Daisy didn’t lie. If I knew anything about her, I knew that. This was more complicated than I’d thought. But perhaps there was hope for Em and Clim and the others after all.

“You mean they’re wrong when they tell me you’re going to drag their boats out of the mud berths?”

“I’m what?”

I told her about my meeting with them and their certainty they would soon be homeless.

“That’s got to be Gus! Damn the man. He hears half a story and immediately thinks he understands and makes a half-arsed battleplan and rides charging in without checking his facts. No, Humility, I am not about to wreck the mud-berths. There has been talk of a second-stage development and, yes, it might affect them. I’m trying to see if the Company will work round them or, failing that, offer an alternate site.”

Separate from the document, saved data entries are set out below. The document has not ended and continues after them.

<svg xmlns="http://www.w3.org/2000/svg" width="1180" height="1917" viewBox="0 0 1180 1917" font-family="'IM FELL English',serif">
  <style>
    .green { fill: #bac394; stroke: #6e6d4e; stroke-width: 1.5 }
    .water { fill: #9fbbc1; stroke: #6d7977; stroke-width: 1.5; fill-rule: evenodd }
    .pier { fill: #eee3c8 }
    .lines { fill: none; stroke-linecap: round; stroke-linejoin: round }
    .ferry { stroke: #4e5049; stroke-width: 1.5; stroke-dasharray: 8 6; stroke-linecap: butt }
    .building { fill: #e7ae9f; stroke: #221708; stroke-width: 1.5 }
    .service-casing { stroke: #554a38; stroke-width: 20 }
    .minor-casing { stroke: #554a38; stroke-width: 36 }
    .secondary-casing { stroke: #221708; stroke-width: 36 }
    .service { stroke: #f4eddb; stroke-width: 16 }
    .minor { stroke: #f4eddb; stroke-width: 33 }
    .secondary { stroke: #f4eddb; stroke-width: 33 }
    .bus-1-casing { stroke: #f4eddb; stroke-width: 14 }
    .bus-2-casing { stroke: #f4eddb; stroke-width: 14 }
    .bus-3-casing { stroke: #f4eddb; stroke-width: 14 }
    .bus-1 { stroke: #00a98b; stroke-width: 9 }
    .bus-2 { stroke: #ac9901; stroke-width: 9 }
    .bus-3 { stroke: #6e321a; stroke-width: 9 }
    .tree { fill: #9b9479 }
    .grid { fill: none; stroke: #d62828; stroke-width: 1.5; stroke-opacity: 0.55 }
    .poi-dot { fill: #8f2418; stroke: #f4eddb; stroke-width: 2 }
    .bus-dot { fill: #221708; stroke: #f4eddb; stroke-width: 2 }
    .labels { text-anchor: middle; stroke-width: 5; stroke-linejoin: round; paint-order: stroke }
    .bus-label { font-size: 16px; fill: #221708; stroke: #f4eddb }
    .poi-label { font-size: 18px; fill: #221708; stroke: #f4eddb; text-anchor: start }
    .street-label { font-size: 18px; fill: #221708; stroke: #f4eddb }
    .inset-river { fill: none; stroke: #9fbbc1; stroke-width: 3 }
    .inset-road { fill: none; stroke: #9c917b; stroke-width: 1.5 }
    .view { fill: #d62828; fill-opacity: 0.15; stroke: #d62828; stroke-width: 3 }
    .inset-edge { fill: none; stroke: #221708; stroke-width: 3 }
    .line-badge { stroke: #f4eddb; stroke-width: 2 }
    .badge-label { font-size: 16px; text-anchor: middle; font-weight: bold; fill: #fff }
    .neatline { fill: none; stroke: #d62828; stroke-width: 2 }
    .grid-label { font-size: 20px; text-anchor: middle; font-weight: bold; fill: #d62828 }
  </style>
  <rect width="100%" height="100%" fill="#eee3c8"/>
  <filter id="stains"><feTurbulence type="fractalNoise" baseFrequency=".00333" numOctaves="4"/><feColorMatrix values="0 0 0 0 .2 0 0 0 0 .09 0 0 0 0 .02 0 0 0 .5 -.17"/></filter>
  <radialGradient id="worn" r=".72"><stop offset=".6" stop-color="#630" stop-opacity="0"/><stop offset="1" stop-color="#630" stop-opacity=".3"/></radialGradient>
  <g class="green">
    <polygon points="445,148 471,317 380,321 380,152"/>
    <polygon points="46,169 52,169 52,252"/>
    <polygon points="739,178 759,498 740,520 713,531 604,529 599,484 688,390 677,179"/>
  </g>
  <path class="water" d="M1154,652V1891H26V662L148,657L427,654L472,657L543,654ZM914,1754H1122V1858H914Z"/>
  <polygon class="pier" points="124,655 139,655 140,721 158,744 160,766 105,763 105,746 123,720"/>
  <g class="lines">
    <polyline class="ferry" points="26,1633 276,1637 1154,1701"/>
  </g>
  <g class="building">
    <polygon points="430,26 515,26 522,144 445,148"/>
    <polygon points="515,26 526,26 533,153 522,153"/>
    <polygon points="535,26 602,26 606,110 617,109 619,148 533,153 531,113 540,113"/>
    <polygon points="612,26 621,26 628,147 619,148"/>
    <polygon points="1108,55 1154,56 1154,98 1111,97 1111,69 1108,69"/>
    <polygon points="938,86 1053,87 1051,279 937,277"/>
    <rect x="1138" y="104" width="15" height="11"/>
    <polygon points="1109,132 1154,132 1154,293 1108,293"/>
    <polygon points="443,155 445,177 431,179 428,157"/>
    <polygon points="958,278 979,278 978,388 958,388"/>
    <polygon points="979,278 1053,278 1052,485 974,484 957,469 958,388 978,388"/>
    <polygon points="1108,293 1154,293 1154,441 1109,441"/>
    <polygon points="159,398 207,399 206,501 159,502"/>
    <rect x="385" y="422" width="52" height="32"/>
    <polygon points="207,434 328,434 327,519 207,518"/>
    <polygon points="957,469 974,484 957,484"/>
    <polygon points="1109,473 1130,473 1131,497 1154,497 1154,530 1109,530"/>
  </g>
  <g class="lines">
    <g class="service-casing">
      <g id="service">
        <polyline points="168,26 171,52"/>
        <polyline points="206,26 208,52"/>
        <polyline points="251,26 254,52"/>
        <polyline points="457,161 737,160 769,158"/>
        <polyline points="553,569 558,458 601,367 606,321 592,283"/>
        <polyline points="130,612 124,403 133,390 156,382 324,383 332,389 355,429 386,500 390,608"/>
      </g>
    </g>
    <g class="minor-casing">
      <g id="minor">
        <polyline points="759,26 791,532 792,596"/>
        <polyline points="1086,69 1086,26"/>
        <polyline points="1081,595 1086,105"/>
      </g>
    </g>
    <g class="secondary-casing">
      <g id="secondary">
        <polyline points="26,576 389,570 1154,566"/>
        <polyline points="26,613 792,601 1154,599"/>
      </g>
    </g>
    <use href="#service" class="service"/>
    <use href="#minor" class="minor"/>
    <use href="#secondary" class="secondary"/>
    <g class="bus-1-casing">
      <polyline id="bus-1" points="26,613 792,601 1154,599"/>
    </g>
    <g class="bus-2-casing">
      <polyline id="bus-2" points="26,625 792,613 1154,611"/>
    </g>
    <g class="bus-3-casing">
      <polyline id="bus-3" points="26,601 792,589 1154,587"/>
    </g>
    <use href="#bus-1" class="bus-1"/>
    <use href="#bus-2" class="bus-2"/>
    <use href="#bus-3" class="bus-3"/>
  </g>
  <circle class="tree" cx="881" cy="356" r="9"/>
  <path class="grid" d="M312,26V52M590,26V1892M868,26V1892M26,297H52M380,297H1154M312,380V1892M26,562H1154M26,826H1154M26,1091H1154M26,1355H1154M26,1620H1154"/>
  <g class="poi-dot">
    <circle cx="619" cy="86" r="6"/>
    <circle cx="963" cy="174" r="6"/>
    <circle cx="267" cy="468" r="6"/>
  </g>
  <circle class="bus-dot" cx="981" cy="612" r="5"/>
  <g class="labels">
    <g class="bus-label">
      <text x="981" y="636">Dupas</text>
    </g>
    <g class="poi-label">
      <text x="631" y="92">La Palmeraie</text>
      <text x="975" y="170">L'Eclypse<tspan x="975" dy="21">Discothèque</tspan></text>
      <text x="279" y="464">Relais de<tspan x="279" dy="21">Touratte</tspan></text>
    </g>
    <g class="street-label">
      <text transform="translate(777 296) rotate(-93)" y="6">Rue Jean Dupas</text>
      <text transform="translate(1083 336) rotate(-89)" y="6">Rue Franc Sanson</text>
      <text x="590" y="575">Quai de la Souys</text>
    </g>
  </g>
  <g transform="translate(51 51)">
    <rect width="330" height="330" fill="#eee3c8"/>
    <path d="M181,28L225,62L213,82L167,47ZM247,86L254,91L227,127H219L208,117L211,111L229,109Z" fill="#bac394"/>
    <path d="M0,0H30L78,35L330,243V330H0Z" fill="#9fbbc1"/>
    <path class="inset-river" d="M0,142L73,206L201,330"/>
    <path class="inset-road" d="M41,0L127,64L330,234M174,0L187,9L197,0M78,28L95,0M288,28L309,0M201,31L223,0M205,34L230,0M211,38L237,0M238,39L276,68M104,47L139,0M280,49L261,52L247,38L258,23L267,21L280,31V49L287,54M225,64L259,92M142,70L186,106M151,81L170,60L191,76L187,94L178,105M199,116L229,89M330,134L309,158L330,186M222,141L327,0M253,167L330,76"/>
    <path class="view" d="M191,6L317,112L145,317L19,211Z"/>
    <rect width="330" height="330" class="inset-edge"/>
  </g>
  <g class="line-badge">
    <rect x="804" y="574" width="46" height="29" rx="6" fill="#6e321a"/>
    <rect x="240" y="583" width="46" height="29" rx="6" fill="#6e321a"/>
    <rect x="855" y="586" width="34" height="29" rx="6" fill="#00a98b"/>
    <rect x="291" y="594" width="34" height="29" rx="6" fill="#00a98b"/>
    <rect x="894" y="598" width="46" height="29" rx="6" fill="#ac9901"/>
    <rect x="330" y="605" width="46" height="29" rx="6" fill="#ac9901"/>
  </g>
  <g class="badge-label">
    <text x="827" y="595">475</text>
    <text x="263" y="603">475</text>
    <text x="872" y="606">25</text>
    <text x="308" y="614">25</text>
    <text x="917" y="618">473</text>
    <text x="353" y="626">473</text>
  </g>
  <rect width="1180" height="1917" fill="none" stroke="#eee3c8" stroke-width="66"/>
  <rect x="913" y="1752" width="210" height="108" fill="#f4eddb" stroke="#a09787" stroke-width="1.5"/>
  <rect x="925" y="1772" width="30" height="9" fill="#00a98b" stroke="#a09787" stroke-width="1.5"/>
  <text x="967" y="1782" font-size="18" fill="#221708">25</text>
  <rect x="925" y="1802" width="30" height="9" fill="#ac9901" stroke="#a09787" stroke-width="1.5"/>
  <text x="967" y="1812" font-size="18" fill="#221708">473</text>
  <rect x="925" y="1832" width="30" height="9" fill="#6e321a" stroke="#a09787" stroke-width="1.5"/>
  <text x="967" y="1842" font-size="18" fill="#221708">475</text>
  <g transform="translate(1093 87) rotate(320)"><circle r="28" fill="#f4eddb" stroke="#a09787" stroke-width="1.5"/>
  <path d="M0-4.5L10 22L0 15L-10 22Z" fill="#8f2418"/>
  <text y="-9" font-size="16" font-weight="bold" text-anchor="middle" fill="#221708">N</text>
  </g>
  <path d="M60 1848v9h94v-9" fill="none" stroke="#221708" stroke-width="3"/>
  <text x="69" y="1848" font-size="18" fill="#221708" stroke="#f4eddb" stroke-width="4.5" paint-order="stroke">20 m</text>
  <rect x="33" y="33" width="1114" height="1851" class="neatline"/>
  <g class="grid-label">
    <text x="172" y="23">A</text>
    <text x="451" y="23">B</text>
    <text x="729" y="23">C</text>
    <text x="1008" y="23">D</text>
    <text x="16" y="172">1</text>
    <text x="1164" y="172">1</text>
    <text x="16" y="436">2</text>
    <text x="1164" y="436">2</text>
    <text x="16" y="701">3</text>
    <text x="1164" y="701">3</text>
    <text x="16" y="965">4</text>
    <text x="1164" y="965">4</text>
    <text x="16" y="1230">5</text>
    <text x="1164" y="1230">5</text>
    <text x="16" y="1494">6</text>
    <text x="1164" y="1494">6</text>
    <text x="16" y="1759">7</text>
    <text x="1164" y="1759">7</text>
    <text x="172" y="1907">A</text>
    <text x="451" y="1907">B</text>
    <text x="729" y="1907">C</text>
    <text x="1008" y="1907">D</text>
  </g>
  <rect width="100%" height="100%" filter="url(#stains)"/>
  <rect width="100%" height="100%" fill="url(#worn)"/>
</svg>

“You might have told them.”

“Not before I had anything solid to offer. And I don’t want you to say anything. It’s not certain yet. They shouldn’t even have heard any rumours, though I suppose that was too much to ask.”

“You know Em.”

“I should.”

“And you know Gus.”

“And him. I’ll tell him to back off. Leave him to me.”

“Gladly.”

It wasn’t much, but Clim and the others would be grateful for even the hint of a reprieve. They were survivors.

I probed a little for her opinion of her own troubles. She was less willing to talk about them.

“Forget sabotage. It was just one of those times when everything seems to go wrong. It’s over now.”

I wasn’t sure if she believed it or was trying to convince herself as much as me. “It can’t hurt if I just look around.”

“No! Let it be! Meddling never did any good.”

“What’s bugging you? Don’t you at least want to find out how Jon died? He was your employee, after all.”

The driver never even turned to look back as Daisy’s sudden anger flared. I didn’t understand. Daisy never lost control. The effort it took now was obvious but when she spoke again her voice at least was steady.

“No. I told you. Besides, you were wrong. It wasn’t Jon.”

If Tom Lee’s files still showed Jon alive I wasn’t surprised to discover Daisy had learned the same thing. If she hadn’t done the research herself Byron Cody would have told her. I’d been waiting for her to tell me.

She was staring now, my lack of reaction obvious. “You knew?”

“That the files show him still alive? Yes.”

“So now you can forget whoever it was. It’s nothing to do with you or me or the Port any more.”

Subject closed. Without proof that was how it would stay. If I wanted to salvage our friendship from this evening, I knew when to shut up. It was only when the car stopped that Daisy brought up the subject again.

“You won’t say anything about dead bodies to Sheba.”

It wasn’t a question. As an order, it was unnecessary. Sheba was not someone you talked corpses with.